Background: I am trying to automate the extension Manager using our
own version of firefox / mozilla. What I want to accomplish is
calling the extension manager, asking it to find extensions, and then
install them. How does this involve security? read on:
I have noticed that attempting to use the nsExtensionManager service
from my chrome pages doesn't work due to an obscure certificate
checking error. In nsExtensionManager.js checkcert() there are a
couple of lines:
issuer = issuer.QueryInterface(Ci.nsIX509Cert3);
var tokenNames = issuer.getAllTokenNames({});
When the extension manager is invoked from
chrome://mozapps/content/extensions/extensions.xul
that is launched by clicking on the Tools ->Add ons dialog,
getAllTokenNames() returns a list of valid tokens. However, if the
extension manager is invoked from another context it dies because the
cerificate it is trying to check returns NULL for getAllTokenNames
().
THings I have tried:
1) Invoking the extension manager from a privileged chrome page
20 Invoking the extension manager from a privileged XPCOM component
None of these seem to work. The only way that works is when the
extension UI is invoked directly from firefox (as in Tools -> Addons).

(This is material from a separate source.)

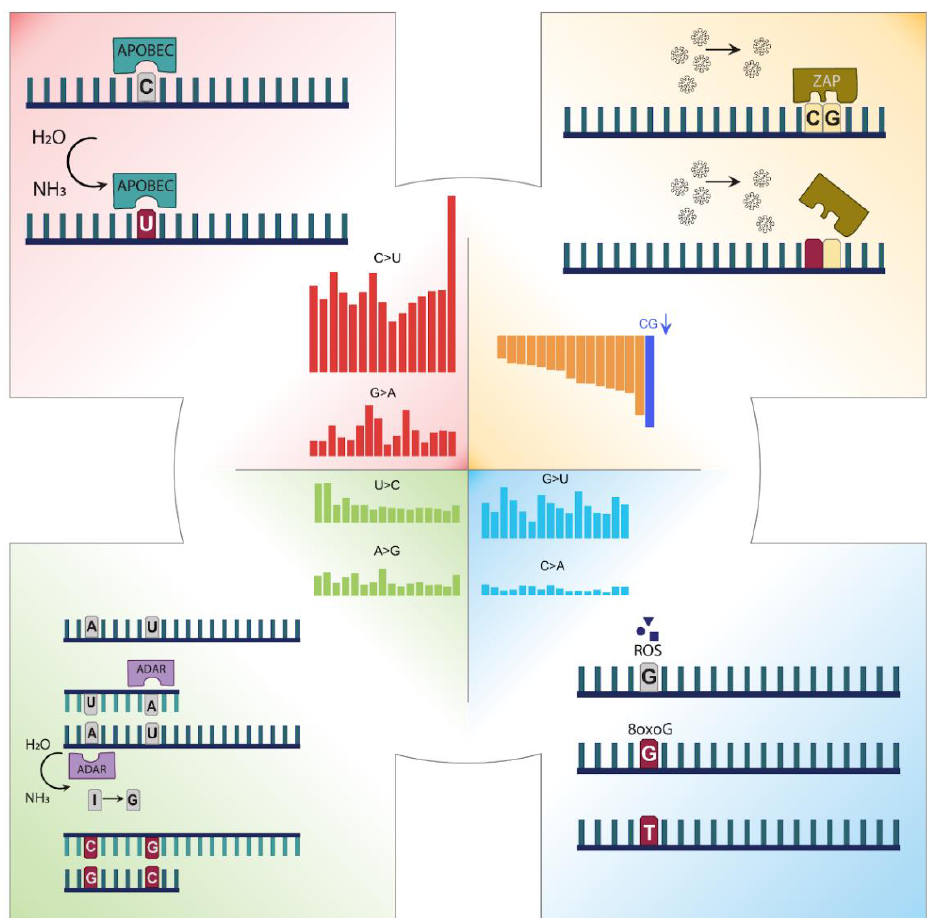
Figure 5. Mechanisms that can alter the sequence context of SARS-CoV-2. (i) APOBEC-caused mutations correlated with the enzyme signature dominantly on the plus RNA strand; (ii) ADAR-caused mutations equivalently affecting both RNA strands due to its mechanism of action; (iii) drop of CG dinucleotide targeted by ZAP through selection; (iv) ROS effect shown on the plus RNA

This lead me to thinking that there must be an issue with the security
context. The cerificate checking code uses the securityInfo property
from the channel. I noticed that when the extension manager works
properly the channel.__parent__ property is set to a chrome window.
When the certificate check does not work, I noticed that the
channel.__parent__ property was set to null.
Does the mozilla security architecture rely on the __parent__
property? Any idea how to ensure that the __parent__ property is set
to a valid window (it appears to be read only)? Any other ideas?